No sítio paleolítico tardio de Mühlheim-Dietesheim, na Alemanha, arqueólogos de várias instituições europeias encontraram vestígios de um resíduo azul em um artefato de pedra que data de cerca de 13.000 anos.
Usando um conjunto de análises científicas de ponta, eles confirmaram que os traços eram provenientes do pigmento mineral azul profundo azurita, nunca antes visto na arte do Paleolítico europeu. Seus resultados foram publicados na revista Antiquity.

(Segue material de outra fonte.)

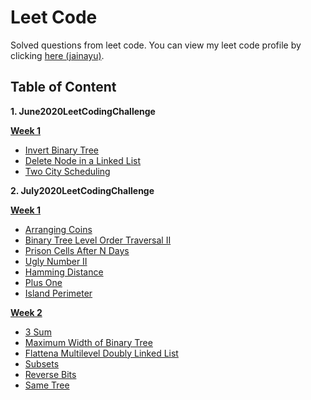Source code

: # Leet Code
Solved questions from leet code. You can view my leet code profile by clicking [here (jainayu)](https://leetcode.com/jainayu/).

## Table of Content

**1. June2020LeetCodingChallenge**

**[Week 1](https://github.com/jainayu/Leet-Code/tree/master/June2020LeetCodingChallenge/Week%201:%20June%201st%E2%80%93June%207th)**
  - [Invert Binary Tree](https://github.com/jainayu/Leet-Code/blob/master/June2020LeetCodingChallenge/Week%201:%20June%201st%E2%80%93June%207th/InvertBinaryTree.cpp "InvertBinaryTree.cpp")
  - [Delete Node in a Linked List](https://github.com/jainayu/Leet-Code/blob/master/June2020LeetCodingChallenge/Week%201:%20June%201st%E2%80%93June%207th/DeleteNodeinaLinkedList.cpp "DeleteNodeinaLinkedList.cpp")
  - [Two City Scheduling](https://github.com/jainayu/Leet-Code/blob/master/June2020LeetCodingChallenge/Week%201:%20June%201st%E2%80%93June%207th/TwoCityScheduling.cpp "TwoCityScheduling.cpp")

**2. July2020LeetCodingChallenge**

**[Week 1](https://github.com/jainayu/Leet-Code/tree/master/July2020LeetCodingChallenge/Week%201:%20July%201st%20-%20July%207th)**
  - [Arranging Coins](https://github.com/jainayu/Leet-Code/blob/master/July2020LeetCodingChallenge/Week%201:%20July%201st%20-%20July%207th/ArrangingCoins.cpp "ArrangingCoins.cpp")
  - [Binary Tree Level Order Traversal II](https://github.com/jainayu/Leet-Code/blob/master/July2020LeetCodingChallenge/Week%201:%20July%201st%20-%20July%207th/BinaryTreeLevelOrderTraversalII.cpp "BinaryTreeLevelOrderTraversalII.cpp")
  - [Prison Cells After N Days](https://github.com/jainayu/Leet-Code/blob/master/July2020LeetCodingChallenge/Week%201:%20July%201st%20-%20July%207th/PrisonCellsAfterNDays.cpp "PrisonCellsAfterNDays.cpp")
  - [Ugly Number II](https://github.com/jainayu/Leet-Code/blob/master/July2020LeetCodingChallenge/Week%201:%20July%201st%20-%20July%207th/UglyNumberII.cpp "UglyNumberII.cpp")
  - [Hamming Distance](https://github.com/jainayu/Leet-Code/blob/master/July2020LeetCodingChallenge/Week%201:%20July%201st%20-%20July%207th/HammingDistance.cpp "HammingDistance.cpp")
  - [Plus One](https://github.com/jainayu/Leet-Code/blob/master/July2020LeetCodingChallenge/Week%201:%20July%201st%20-%20July%207th/PlusOne.cpp "PlusOne.cpp")
  - [Island Perimeter](https://github.com/jainayu/Leet-Code/blob/master/July2020LeetCodingChallenge/Week%201:%20July%201st%20-%20July%207th/IslandPerimeter.cpp "IslandPerimeter.cpp")
  
**[Week 2](https://github.com/jainayu/Leet-Code/tree/master/July2020LeetCodingChallenge/Week%202:%20July%208th%20-%20July%2014th)**
  - [3 Sum](https://github.com/jainayu/Leet-Code/blob/master/July2020LeetCodingChallenge/Week%202:%20July%208th%20-%20July%2014th/3Sum.cpp "3Sum.cpp")
  - [Maximum Width of Binary Tree](https://github.com/jainayu/Leet-Code/blob/master/July2020LeetCodingChallenge/Week%202:%20July%208th%20-%20July%2014th/MaximumWidthofBinaryTree.cpp "MaximumWidthofBinaryTree.cpp")
  - [Flattena Multilevel Doubly Linked List](https://github.com/jainayu/Leet-Code/blob/master/July2020LeetCodingChallenge/Week%202:%20July%208th%20-%20July%2014th/FlattenaMultilevelDoublyLinkedList.cpp "FlattenaMultilevelDoublyLinkedList.cpp")
  - [Subsets](https://github.com/jainayu/Leet-Code/blob/master/July2020LeetCodingChallenge/Week%202:%20July%208th%20-%20July%2014th/Subsets.cpp "Subsets.cpp")
  - [Reverse Bits](https://github.com/jainayu/Leet-Code/blob/master/July2020LeetCodingChallenge/Week%202:%20July%208th%20-%20July%2014th/ReverseBits.cpp "ReverseBits.cpp")
  - [Same Tree](https://github.com/jainayu/Leet-Code/blob/master/July2020LeetCodingChallenge/Week%202:%20July%208th%20-%20July%2014th/SameTree.cpp "SameTree.cpp")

"Isso desafia o que pensávamos saber sobre o uso de pigmentos no Paleolítico", diz o principal autor do estudo, Dr. Izzy Wisher, da Universidade de Aarhus.
APENAS VERMELHOS E PRETOS
Até agora, acreditava-se que os artistas do Paleolítico usavam predominantemente pigmentos vermelhos e pretos; nenhuma outra cor estava presente na arte desse período. Acreditava-se que isso se devia à falta de minerais azuis ou ao seu apelo visual limitado. Dada a ausência de azuis na arte paleolítica, essa nova descoberta sugere que os pigmentos minerais azuis podem ter sido usados para decoração corporal ou tingimento de tecidos, atividades que deixam poucos vestígios arqueológicos.

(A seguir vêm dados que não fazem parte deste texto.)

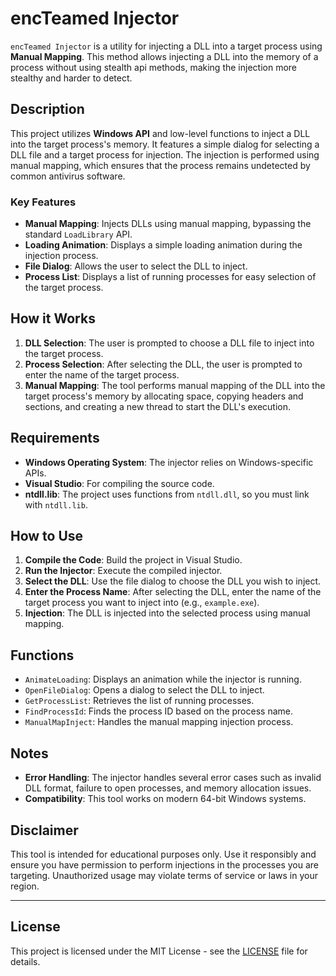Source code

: # encTeamed Injector

`encTeamed Injector` is a utility for injecting a DLL into a target process using **Manual Mapping**. This method allows injecting a DLL into the memory of a process without using stealth api methods, making the injection more stealthy and harder to detect.

## Description

This project utilizes **Windows API** and low-level functions to inject a DLL into the target process's memory. It features a simple dialog for selecting a DLL file and a target process for injection. The injection is performed using manual mapping, which ensures that the process remains undetected by common antivirus software.

### Key Features
- **Manual Mapping**: Injects DLLs using manual mapping, bypassing the standard `LoadLibrary` API.
- **Loading Animation**: Displays a simple loading animation during the injection process.
- **File Dialog**: Allows the user to select the DLL to inject.
- **Process List**: Displays a list of running processes for easy selection of the target process.

## How it Works

1. **DLL Selection**: The user is prompted to choose a DLL file to inject into the target process.
2. **Process Selection**: After selecting the DLL, the user is prompted to enter the name of the target process.
3. **Manual Mapping**: The tool performs manual mapping of the DLL into the target process's memory by allocating space, copying headers and sections, and creating a new thread to start the DLL's execution.

## Requirements

- **Windows Operating System**: The injector relies on Windows-specific APIs.
- **Visual Studio**: For compiling the source code.
- **ntdll.lib**: The project uses functions from `ntdll.dll`, so you must link with `ntdll.lib`.

## How to Use

1. **Compile the Code**: Build the project in Visual Studio.
2. **Run the Injector**: Execute the compiled injector.
3. **Select the DLL**: Use the file dialog to choose the DLL you wish to inject.
4. **Enter the Process Name**: After selecting the DLL, enter the name of the target process you want to inject into (e.g., `example.exe`).
5. **Injection**: The DLL is injected into the selected process using manual mapping.

## Functions

- `AnimateLoading`: Displays an animation while the injector is running.
- `OpenFileDialog`: Opens a dialog to select the DLL to inject.
- `GetProcessList`: Retrieves the list of running processes.
- `FindProcessId`: Finds the process ID based on the process name.
- `ManualMapInject`: Handles the manual mapping injection process.

## Notes

- **Error Handling**: The injector handles several error cases such as invalid DLL format, failure to open processes, and memory allocation issues.
- **Compatibility**: This tool works on modern 64-bit Windows systems.

## Disclaimer

This tool is intended for educational purposes only. Use it responsibly and ensure you have permission to perform injections in the processes you are targeting. Unauthorized usage may violate terms of service or laws in your region.

---

## License

This project is licensed under the MIT License - see the [LICENSE](LICENSE) file for details.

"A presença da azurita mostra que os povos do Paleolítico tinham um profundo conhecimento dos pigmentos minerais e podiam acessar uma paleta de cores muito mais ampla do que pensávamos, e podem ter sido seletivos no uso de determinadas cores", diz o Dr. Wisher.
A pedra com os traços de azurita foi originalmente considerada uma simples lâmpada a óleo. Agora, ela parece ter sido uma superfície de mistura ou paleta para preparar pigmentos azuis, sugerindo tradições artísticas ou cosméticas sofisticadas que permanecem em grande parte invisíveis atualmente.
As descobertas instigam a repensar a arte paleolítica e o uso de cores, abrindo novos caminhos para explorar como os primeiros seres humanos expressavam sua identidade, status e crenças por meio de materiais muito mais variados e vibrantes do que se imaginava anteriormente.